-- Problem statement --
According to the text on customer loyalty, how many program memberships does the average loyalty program member hold, as found by eMarketer?

-- Selected text --
————
BREAKING DOWN CUSTOMER LOYALTY BEHAVIORS AND METRICS

October 01, 2019

By Amy Blasco, SVP, Experience Analytics, RAPP NY

Business has long been about loyalty, and for good reason. If you build a strong relationship with a customer base, chances are good they’ll stick around — not to mention come back more often, buy higher-ticket items, spread the word about your business, and simply improve brand image. The only problem: Loyalty is hard-won.

Enter the customer loyalty program.

Though loyalty programs can be traced back to the late 18th century, one of the most popular and longest running started in the 1930s by Sperry & Hutchinson with S&H Green Stamps. Shoppers would earn stamps by shopping at certain supermarkets, department stores, and gas stations, and then could exchange them for goods. Of course, some retailers would give out more stamps per dollar than others with the hopes of encouraging customers to choose them over the competition — a very roundabout way of establishing loyalty.

By the late 1980s, S&H Green Stamps fell out of favor with consumers. For brands, however, building, measuring, and profiting from customer loyalty didn’t. It just took on a different form. Look at almost anyone’s key ring or wallet contents, and you’ll probably find a stack of loyalty cards. In fact, the majority of U.S. internet users were loyalty program members as of 2018, while eMarketer found that the average loyalty program member has a total of 15 program memberships.

CVS, for example, has an ExtraCare card that tracks purchases and then awards its members “Extra Bucks” that can be used during certain shopping periods throughout the year. If you’re a Starbucks customer, you already know about its loyalty program that lets you earn stars for every dollar spent. Once you collect enough, they can be exchanged for free food or drink. The list of brand loyalty trends goes on and on.
————
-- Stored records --

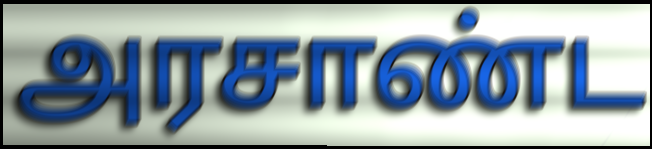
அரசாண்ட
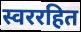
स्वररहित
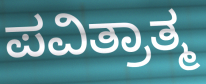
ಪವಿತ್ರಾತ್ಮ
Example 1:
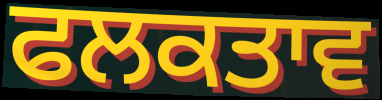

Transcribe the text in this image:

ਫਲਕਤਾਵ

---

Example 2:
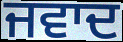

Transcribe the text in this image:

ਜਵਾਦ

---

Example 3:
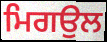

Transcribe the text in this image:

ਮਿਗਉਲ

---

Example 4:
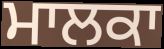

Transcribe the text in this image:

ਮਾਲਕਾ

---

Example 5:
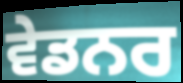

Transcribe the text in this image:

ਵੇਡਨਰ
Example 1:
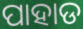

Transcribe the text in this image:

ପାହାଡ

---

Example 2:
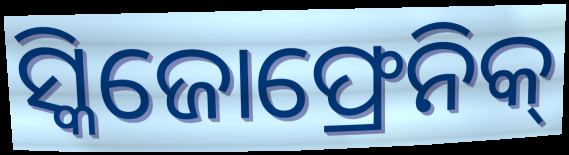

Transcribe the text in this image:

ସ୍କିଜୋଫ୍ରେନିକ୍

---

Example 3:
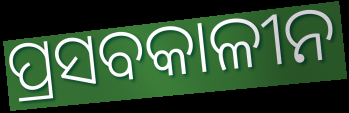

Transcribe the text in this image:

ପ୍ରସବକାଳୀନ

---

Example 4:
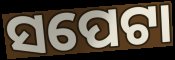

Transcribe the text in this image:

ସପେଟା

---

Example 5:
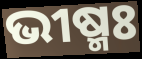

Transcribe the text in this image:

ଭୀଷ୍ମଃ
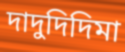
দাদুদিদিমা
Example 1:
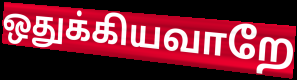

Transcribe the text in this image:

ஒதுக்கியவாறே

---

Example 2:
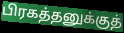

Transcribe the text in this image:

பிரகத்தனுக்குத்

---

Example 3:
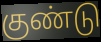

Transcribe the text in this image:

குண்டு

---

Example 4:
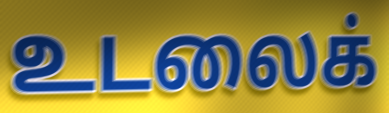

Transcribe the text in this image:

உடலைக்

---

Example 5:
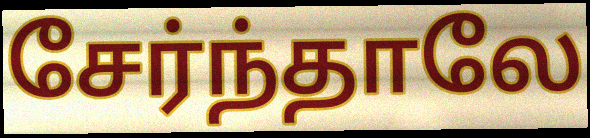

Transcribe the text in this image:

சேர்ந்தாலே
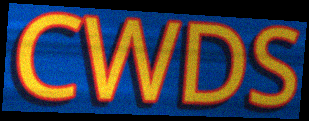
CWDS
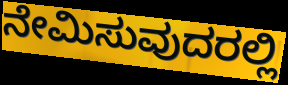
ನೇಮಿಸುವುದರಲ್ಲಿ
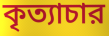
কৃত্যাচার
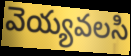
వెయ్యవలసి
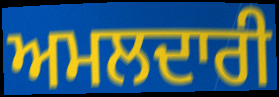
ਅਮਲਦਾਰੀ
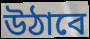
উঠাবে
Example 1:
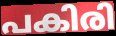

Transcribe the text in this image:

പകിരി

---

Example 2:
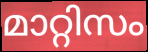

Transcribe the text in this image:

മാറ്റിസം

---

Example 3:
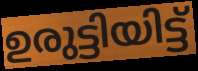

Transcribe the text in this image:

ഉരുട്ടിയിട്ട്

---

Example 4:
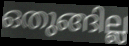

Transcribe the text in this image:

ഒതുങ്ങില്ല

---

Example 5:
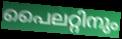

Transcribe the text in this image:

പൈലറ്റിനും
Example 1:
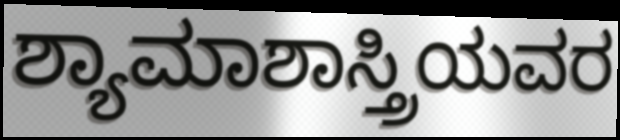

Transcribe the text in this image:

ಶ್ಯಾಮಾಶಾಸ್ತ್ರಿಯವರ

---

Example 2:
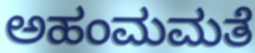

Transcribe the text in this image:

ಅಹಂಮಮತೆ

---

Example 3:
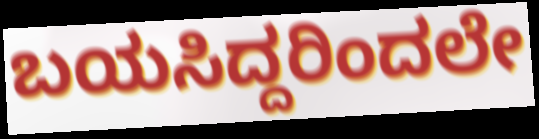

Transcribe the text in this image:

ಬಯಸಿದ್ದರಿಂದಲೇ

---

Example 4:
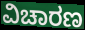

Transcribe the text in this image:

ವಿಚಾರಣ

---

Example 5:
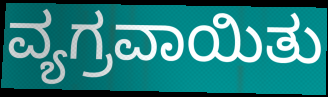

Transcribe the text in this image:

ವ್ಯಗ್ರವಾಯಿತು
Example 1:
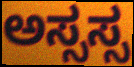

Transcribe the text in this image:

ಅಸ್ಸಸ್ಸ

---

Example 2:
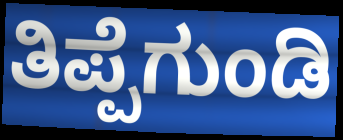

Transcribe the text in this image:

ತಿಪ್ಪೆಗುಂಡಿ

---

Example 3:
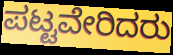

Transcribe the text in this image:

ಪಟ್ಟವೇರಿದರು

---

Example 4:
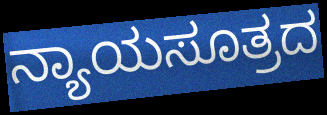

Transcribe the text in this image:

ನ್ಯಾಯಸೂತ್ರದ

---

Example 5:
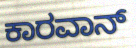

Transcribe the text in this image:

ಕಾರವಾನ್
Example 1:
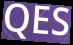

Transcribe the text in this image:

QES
————
-- Written solution --
15 program memberships.